A woman's place is in the struggle: The feminisation of the AIDS crisis

November 17, 1993
Issue 

United Nations and US think-tank documents on the "feminisation" of the AIDS disaster give the impression that these expert panels and their finely worded 10-point action plans are assessing a disaster afflicting another planet or species.

Their horrific statistics are believable and their wish-lists of solutions look and sound reasonable. But their practice shows that the corporate elite they speak for has no interest in solving this crisis.

Women's HIV infection rates are on the rise. According to Fatal Vulnerabilities — Reducing the Acute Risk of HIV/AIDS among Women and Girls (a February 2003 report from the Washington-based Center for Strategic and International Studies), in 1997, 41% of those infected with the virus were women. By 2002, women comprised 50% of the 40 million people infected with HIV.

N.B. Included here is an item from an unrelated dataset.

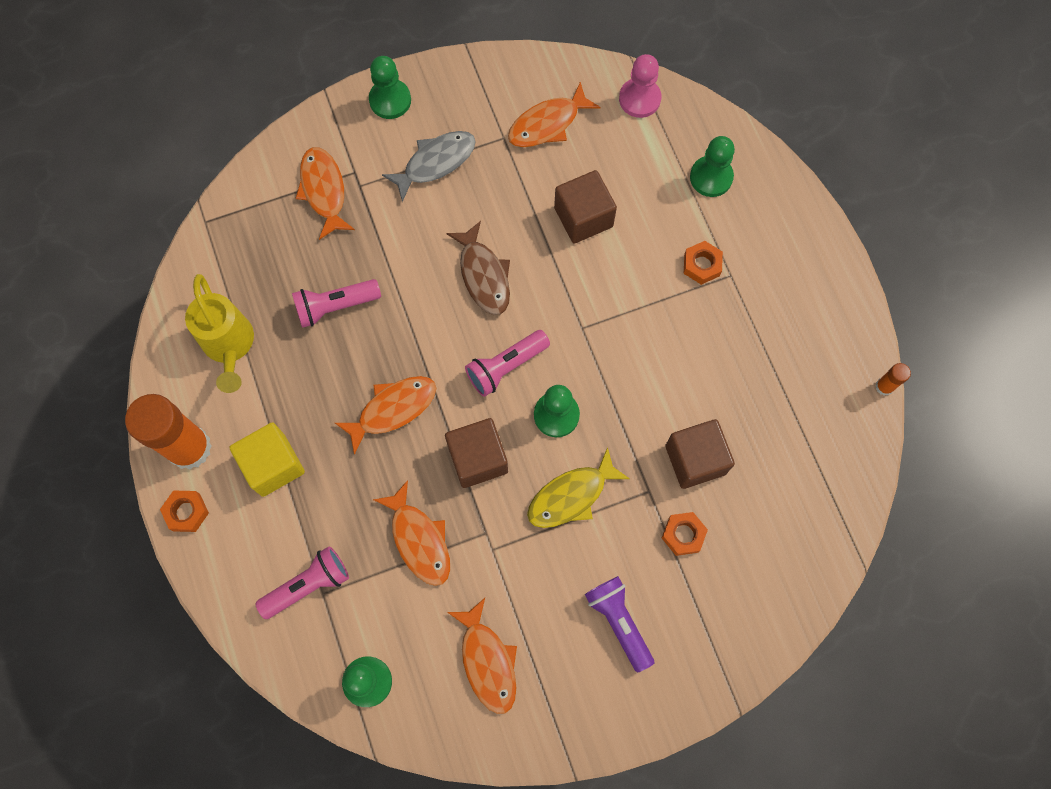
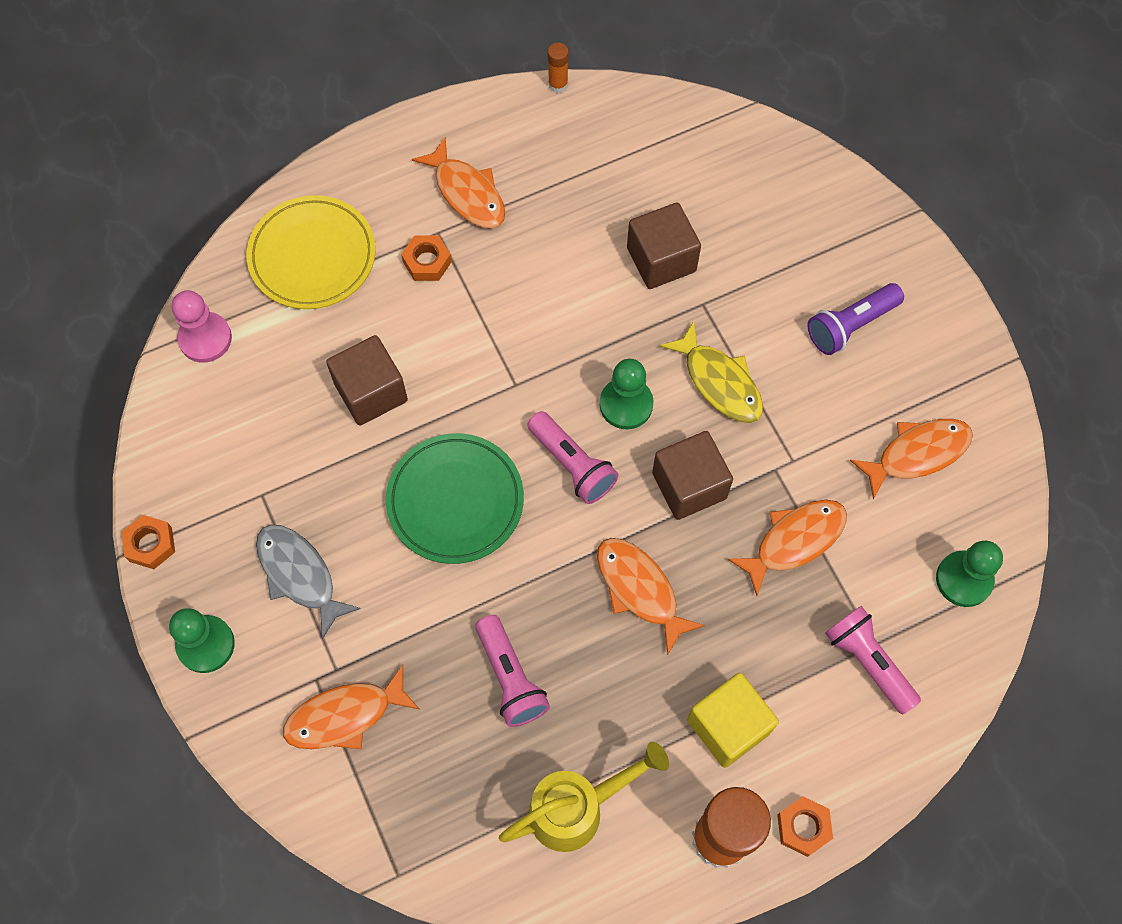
camera: 95 degrees left, 5 degrees down
brown fish [446,221,510,315] -> green plate [386,433,524,564]
orange fish [508,82,601,147] -> orange fish moved to [412,137,505,228]
orange nut [662,512,708,556] -> orange nut moved to [121,515,175,569]
green pawn [690,136,735,197] -> yellow plate [247,195,376,309]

Third World women are bearing the brunt of the increase. Without access to life-saving drugs — available in most First World countries — those infected can expect to die within three to five years. Stephan Lewis, the UN's special envoy on HIV/AIDS in Africa, told the Microbicides 2004 conference in London that African women's rate of infection stands at 58%, rising to 67% for women between the ages of 15 and 24.

According to Lewis, in urban Botswana women aged 15 to 19 have infection rates of 15.4%. Men of the same age have an infection rate of only 1.2%. For women between the ages of 25 and 29, the infection rate is a horrific 54.1%, while it is 29.7% for men of the equivalent age.

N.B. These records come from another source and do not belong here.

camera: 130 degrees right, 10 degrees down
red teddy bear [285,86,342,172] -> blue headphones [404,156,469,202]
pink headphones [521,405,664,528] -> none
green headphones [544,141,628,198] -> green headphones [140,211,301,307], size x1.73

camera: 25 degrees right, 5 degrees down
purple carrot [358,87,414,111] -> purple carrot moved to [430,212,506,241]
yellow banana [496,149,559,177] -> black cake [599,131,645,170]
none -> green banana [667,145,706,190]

According to Fatal Vulnerabilities, in parts of the Caribbean, girls are infected at twice the rate of boys.

Poverty, sexism, rape and war are behind the dramatic increase. In conflict situations, such as in Sierra Leone, the Democratic Republic of Congo and Rwanda, sexual violence has been used as a weapon of war, exposing large numbers of women and girls to HIV. Refugee, orphaned and internally displaced women are particularly at risk of HIV infection through rape.

Fatal Vulnerabilities notes the growth of the phenomenon of "sugar daddies" across sub-Saharan Africa, where richer, older men seek young girls as wives and mistresses, presuming them to be HIV-free.

HIV infection is dramatically more prevalent among prostitutes than the rest of the population. UNAIDS, the United Nations Program on AIDS, estimates that as many as 50% of sex workers in Kenya are HIV positive, while 45% are in Guyana, and 50% are in Burma.

Lack of sex education is a killer. In Cambodia and Vietnam, almost 50% of women between the ages 15 and 24 who have been surveyed believed they could contract HIV from a mosquito bite and nearly 35% believed a healthy-looking person could not be carrying the virus.

The pandemic is generating orphans — there are 13-15 million people under the age of 15 who have lost one or both parents as a result of AIDS. By 2010 the number is expected to rise to 25 million. Millions of children, mostly girls, are pulled out of school to look after sick relatives, do back-breaking paid work and run households.

An international outcry and a massive flow of money to stop the spread of the deadly virus has not been forthcoming.

Lewis pointed out that a UN task force on the plight of women in South Africa was only set up in 2003.

He highlighted the failure of a specific women's program available in 2000 in some fortunate African villages — pregnant women were given a course of Nepravine, a drug that halted the transmission of HIV from mother to daughter.

Anti-retroviral drugs which stem the onset of AIDS, available in the rich countries, were not available to African mothers due to exorbitant prices set by pharmaceutical companies.

The program was obviously short-sighted, but better than the South African government's response, which was to withdraw the provision of these drugs. Parks Mankahlana from the governing African National Congress commented in Science magazine: "The mother is going to die and that HIV-negative child will be an orphan. That child must be brought up. Who is going to bring the child up? It's the state, the state. That's resources you see."

Ten-point plans and conferences of elite experts have not resulted in solutions to this crisis. What's needed is massive public funding for health care, the flooding of infected communities with generic AIDS drugs, intensive sex education campaigns and the strengthening of women's organisations that fight sexism, rape and war.

Rachel Evans

From Green Left Weekly, April 29, 2004.